Probably there is no such a person who has never got his or her computer infected by any virus. Such accidents always resulted in some troubles which sometimes caused in some important and sensitive information loss. However not all the people know that there are some laws and therefore some services that can help you and punish the intruders. In today’s article published by the IBLS.com decided to focus on this issue that should definitely be interesting for our readers.

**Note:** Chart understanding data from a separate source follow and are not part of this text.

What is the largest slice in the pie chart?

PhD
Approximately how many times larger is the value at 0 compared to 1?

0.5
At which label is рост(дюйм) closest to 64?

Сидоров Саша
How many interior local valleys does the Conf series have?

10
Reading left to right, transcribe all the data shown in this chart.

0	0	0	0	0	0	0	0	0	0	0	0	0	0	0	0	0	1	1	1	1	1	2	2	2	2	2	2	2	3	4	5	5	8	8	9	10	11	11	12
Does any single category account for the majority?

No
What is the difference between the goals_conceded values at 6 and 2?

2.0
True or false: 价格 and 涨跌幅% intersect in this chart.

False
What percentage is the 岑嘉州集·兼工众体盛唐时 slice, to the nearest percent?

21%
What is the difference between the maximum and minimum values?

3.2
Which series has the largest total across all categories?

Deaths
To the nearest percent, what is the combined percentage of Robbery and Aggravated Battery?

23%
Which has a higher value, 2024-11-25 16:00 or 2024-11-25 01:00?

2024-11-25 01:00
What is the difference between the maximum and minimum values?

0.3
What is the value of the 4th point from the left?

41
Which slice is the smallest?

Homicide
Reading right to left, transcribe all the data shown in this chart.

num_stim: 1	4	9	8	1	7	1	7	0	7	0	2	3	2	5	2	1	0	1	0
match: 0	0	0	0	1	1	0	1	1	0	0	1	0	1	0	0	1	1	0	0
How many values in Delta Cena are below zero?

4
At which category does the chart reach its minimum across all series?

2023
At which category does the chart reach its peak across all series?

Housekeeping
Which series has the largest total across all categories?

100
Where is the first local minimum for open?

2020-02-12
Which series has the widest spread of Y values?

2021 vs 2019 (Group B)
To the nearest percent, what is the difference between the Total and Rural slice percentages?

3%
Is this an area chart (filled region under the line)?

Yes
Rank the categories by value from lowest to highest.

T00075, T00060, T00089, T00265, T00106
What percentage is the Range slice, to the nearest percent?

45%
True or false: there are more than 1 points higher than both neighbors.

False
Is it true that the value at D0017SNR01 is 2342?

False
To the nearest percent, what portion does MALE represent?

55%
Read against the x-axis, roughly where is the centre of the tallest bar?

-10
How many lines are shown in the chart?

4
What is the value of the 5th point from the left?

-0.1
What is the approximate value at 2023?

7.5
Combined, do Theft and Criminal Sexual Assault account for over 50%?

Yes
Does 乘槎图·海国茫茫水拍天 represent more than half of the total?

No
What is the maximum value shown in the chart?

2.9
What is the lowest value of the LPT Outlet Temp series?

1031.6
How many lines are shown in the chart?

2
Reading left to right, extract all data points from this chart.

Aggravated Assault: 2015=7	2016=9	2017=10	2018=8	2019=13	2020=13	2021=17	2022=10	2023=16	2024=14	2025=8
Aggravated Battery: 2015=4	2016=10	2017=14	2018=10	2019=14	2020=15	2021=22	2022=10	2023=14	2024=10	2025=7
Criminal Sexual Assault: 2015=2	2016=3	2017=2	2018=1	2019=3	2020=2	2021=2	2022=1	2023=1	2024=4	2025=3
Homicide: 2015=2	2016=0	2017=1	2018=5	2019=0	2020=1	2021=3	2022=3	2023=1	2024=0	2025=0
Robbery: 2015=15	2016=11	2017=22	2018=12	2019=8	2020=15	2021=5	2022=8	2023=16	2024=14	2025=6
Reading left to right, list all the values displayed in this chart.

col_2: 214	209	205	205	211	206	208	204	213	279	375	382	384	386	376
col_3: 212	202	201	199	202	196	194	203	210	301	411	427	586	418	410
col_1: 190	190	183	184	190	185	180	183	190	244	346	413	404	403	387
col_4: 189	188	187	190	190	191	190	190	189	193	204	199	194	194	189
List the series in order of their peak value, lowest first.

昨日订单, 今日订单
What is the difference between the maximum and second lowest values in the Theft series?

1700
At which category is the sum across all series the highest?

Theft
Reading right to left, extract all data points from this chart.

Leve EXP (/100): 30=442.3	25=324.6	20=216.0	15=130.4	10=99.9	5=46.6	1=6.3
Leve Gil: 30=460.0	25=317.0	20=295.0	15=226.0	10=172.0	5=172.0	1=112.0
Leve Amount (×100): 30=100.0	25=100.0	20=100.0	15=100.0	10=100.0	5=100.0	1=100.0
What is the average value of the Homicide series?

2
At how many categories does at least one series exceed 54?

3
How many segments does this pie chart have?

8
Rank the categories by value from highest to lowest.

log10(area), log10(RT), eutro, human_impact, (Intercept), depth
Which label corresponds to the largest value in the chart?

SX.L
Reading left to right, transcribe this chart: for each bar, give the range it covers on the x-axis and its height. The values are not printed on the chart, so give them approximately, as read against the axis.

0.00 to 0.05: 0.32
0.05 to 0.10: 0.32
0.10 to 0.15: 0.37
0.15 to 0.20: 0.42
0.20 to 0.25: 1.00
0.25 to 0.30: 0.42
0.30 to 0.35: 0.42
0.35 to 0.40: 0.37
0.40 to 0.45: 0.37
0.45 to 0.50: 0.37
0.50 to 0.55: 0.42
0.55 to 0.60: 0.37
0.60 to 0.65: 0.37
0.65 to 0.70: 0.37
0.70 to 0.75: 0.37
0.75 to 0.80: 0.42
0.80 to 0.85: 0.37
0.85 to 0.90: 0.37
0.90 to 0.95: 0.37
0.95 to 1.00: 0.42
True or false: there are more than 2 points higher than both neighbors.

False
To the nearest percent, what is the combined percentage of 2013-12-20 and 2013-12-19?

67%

The Computer Fraud and Abuse Act- CFAC, 18 USC § 1030, regulates fraud and related activities in connection with computers. This United States federal statute lists several criminal conducts committed through the use of a computer. For instance, one of the criminal conducts the CFAC sanctions is the damage caused to a computer system through violation of programs or passwords.
The Computer Fraud and Abuse Act, 18 USC § 1030(a)(5)(A), punishes any person who knowingly causes the transmission of a program, information, code, or command, and as a result of such conduct, intentionally causes damage without authorization, to a protected computer. This specific computer fraud crime requires "proof that the defendant knowingly causes the transmission of a program, information, code, or command, and as a result of such conduct, intentionally causes damage without authorization, to a protected computer." 18 USC § 1030(a)(5)(A)(i). This definite computer fraud conduct is mainly committed by trusted employees; that is, those entrusted with the company's computer system or main database.
Thus, one of the essential elements of this crime is the "transmission" of a program or code that intentionally causes damage to a protected computer. Proving the transmission of such program, code, or information is difficult and requires expensive computer forensic evaluations. How does the prosecution know who transmitted the criminal program or command? Also, disparity in prosecution of this crime may arise among the U.S. court of appeals. Under the 9th Circuit Court of Appeals, "to prosecute crimes involving the element of "transmission," the government must offer sufficient proof that the person charged is the same person who sent the transmission. Circumstantial evidence is sufficient to prove that the transmission has occurred." United States v. Shea, 493 F.3d 1110, (Ct. App. 9th Cir. 2007).
In the Shea case, the defendant was an employee of a debt collection company, who managed the company"s database operating system. Defendant's relation with the company deteriorated and defendant was fired. Later, the company realized its database had mismatch information, and social securities were deleted or altered. The company discovered, after two months of technical investigation and the payment of high expert fees, that the company's database was corrupted by the transmission of a malicious program. The malicious program was related to passwords associated with defendant when he was employed by this company. Defendant denied corruption of the company's database and claimed that the court had insufficient evidence to find him guilty. On appeal, the court held that there was sufficient evidence to support defendant's conviction, despite the possibility that other person might have accessed the company's computer system.
The court of appeals acknowledged that analysis of the "transmission" element and its required proof was a novel issue for the court under the specific provisions of 18 USC § 1030(a) (5) (A). Yet, the court interpreted the word transmission under this provision by assimilating this term with the wire fraud crime, which also requires the element of transmission. Thus, the court used the Wire Fraud Act interpretation of the word transmission and held that "circumstantial evidence is sufficient to prove that the transmission has occurred." Therefore, the analysis concentrated on the prosecution proof that transmissions were associated to defendant's passwords, despite the employee's claim that the network was not secured and that other employees could have accessed those passwords.
This specific computer crime requires careful analysis of the word transmission under the specific jurisdiction a defendant is accused. Specifically, whether the weigh that given to circumstantial evidence under a particular jurisdiction.